O esoterista vê as coisas não como surgem, segundo determinada perspectiva, mas como são: considera o que é essencial e, portanto, invariável sob o véu de diversas formulações religiosas, tendo necessariamente como ponto de partida uma determinada formulação. Temos aí pelo menos a posição de princípio e a razão de ser do esoterismo; é realmente necessário que ele seja de fato sempre consequente consigo mesmo, visto que as soluções intermediárias são humanamente inevitáveis.
Tudo aquilo que em metafísica ou em espiritualidade é universalmente verdadeiro torna-se “esotérico” na medida em que isto não combina, ou parece não combinar, com tal sistema formalista, mais precisamente com tal “exoterismo”. Mas toda verdade deve ser citada em qualquer religião, já que toda religião é constituída pela verdade. Isto significa que o esoterismo é possível e mesmo necessário; a questão toda é saber em que nível e em que contexto ele se manifesta, pois a verdade relativa e limitativa tem os seus direitos, assim como a verdade total.
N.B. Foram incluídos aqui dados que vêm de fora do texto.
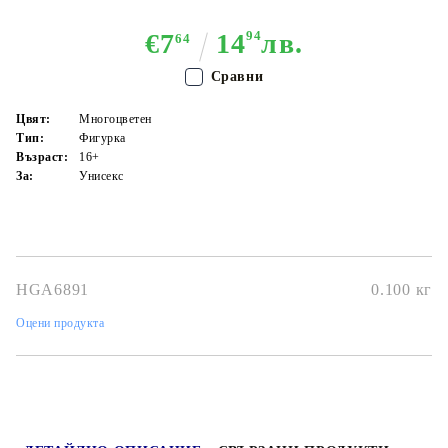
€7
14
94
лв.
64
Сравни
Цвят:
Многоцветен
Тип:
Фигурка
Възраст:
16+
За:
Унисекс
HGA6891
0.100
кг
Оцени продукта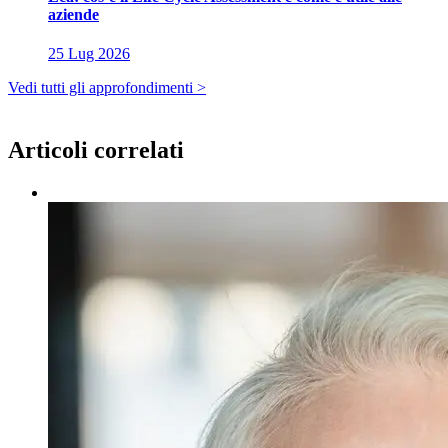
aziende
25 Lug 2026
Vedi tutti gli approfondimenti >
Articoli correlati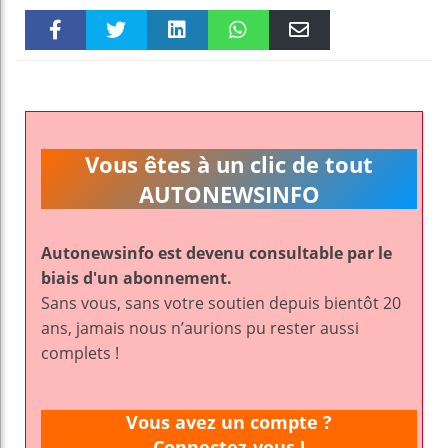
Faceboo
Twitter
linkedin
WhatsAp
Email
k
pt
Vous êtes à un clic de tout
AUTONEWSINFO
Autonewsinfo est devenu consultable par le
biais d'un abonnement.
Sans vous, sans votre soutien depuis bientôt 20
ans, jamais nous n’aurions pu rester aussi
complets !
Vous avez un compte ?
Connectez-vous !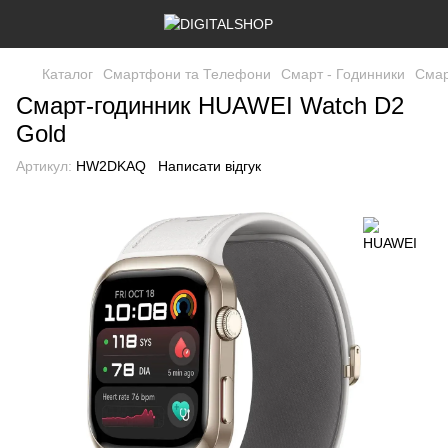
Каталог
Смартфони та Телефони
Смарт - Годинники
Смар
Смарт-годинник HUAWEI Watch D2
Gold
Артикул:
HW2DKAQ
Написати відгук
Ela os tem sob o aspecto preciso, que é propiciado pela natureza das coisas e que é o da oportunidade psicológica ou moral e do equilíbrio tradicional.
O paradoxo do esoterismo é que, por um lado, “ninguém oculta a verdade” e, por outro, “não se deve dar aos cães o que é sagrado”; entre as duas imagens situa-se a “luz que brilha nas trevas, mas que as trevas não compreenderam”. Existem aí flutuações que ninguém pode evitar e é o que se paga pela contingência.
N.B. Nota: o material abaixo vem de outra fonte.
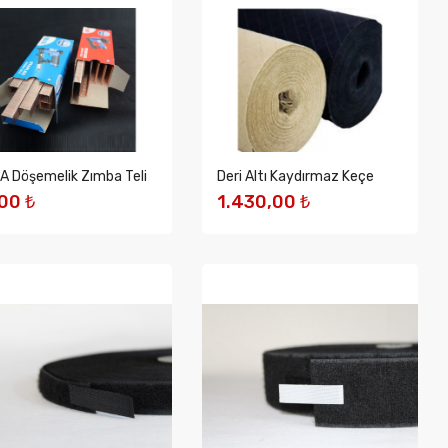
A Döşemelik Zımba Teli
Deri Altı Kaydırmaz Keçe
00 ₺
1.430,00 ₺
EPETE EKLE
SEPETE EKLE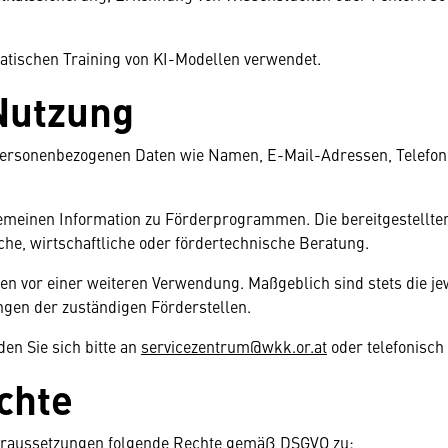
atischen Training von KI-Modellen verwendet.
Nutzung
er personenbezogenen Daten wie Namen, E-Mail-Adressen, Tel
lgemeinen Information zu Förderprogrammen. Die bereitgestellte
liche, wirtschaftliche oder fördertechnische Beratung.
en vor einer weiteren Verwendung. Maßgeblich sind stets die jew
en der zuständigen Förderstellen.
en Sie sich bitte an
servicezentrum@wkk.or.at
oder telefonisch
chte
 Voraussetzungen folgende Rechte gemäß DSGVO zu: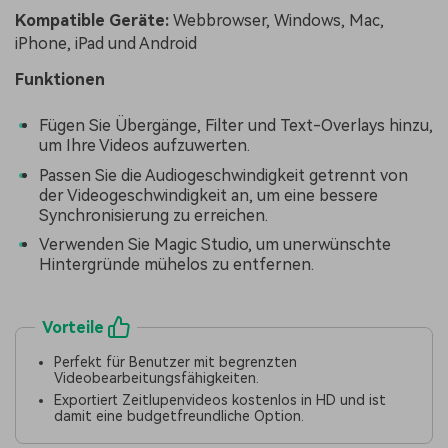
Kompatible Geräte:
Webbrowser, Windows, Mac,
iPhone, iPad und Android
Funktionen
Fügen Sie Übergänge, Filter und Text-Overlays hinzu,
um Ihre Videos aufzuwerten.
Passen Sie die Audiogeschwindigkeit getrennt von
der Videogeschwindigkeit an, um eine bessere
Synchronisierung zu erreichen.
Verwenden Sie Magic Studio, um unerwünschte
Hintergründe mühelos zu entfernen.
Vorteile
Perfekt für Benutzer mit begrenzten
Videobearbeitungsfähigkeiten.
Exportiert Zeitlupenvideos kostenlos in HD und ist
damit eine budgetfreundliche Option.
O exoterismo é coisa precária em virtude dos seus limites ou exclusões; há um momento na história em que todas as espécies de experiências o obrigam a atenuar as suas reivindicações de exclusividade e, nesse caso, ele é forçado a uma escolha: livrar-se dessas limitações, seja por cima, pelo esoterismo, seja por baixo, por um liberalismo mundano e suicida. Como seria de se esperar, o exoterismo civilizacionista do Ocidente escolheu por baixo, combinando-o eventualmente com algumas noções esotéricas que, nestas condições, ficam inoperantes.
O homem que perdeu a graça divina, portanto o homem comum, é como que envenenado pelo elemento passional de maneira rude ou sutil; daí resultando uma obscuração do Intelecto e a necessidade de uma Revelação oriunda do exterior. Retirem o elemento passional da alma e da inteligência — retirem “a ferrugem do espelho” ou do “coração” — e o Intelecto ficará liberto; ele revelará, do interior, o que a religião revela do exterior. Mas isto é importante: para poder fazer-se entender por almas impregnadas de paixão, a própria religião deve adotar uma linguagem, por assim dizer, passional, donde o pragmatismo que exclui e o moralismo que esquematiza. Se o homem comum ou o homem coletivo não fosse passional, a Revelação usaria a linguagem do Intelecto e não haveria mais nenhum exoterismo, aliás nem esoterismo como complemento oculto. Existem três possibilidades: na primeira, os homens dominam o elemento passional, cada um vive espiritualmente de sua Revelação interior; é a idade de ouro, quando cada um nasce iniciado. Segunda possibilidade: os homens são afetados pelo elemento passional a ponto de esquecer determinados aspectos da Verdade, de onde a necessidade — ou a oportunidade — de Revelações externas, mas de espírito metafísico, tais como os Upanishads. Terceira: a maioria dos homens são dominados pelas paixões, de onde as religiões formalistas, exclusivas e combativas, que lhes comunicam, por um lado, o meio de canalizar o elemento passional tendo em vista a salvação e, por outro, o meio de vencê-lo, tendo por objetivo a Verdade total, e de superar dessa forma o formalismo religioso que encobre essa Verdade, sugerindo-a indiretamente. A Revelação religiosa é ao mesmo tempo um véu de luz e uma luz velada.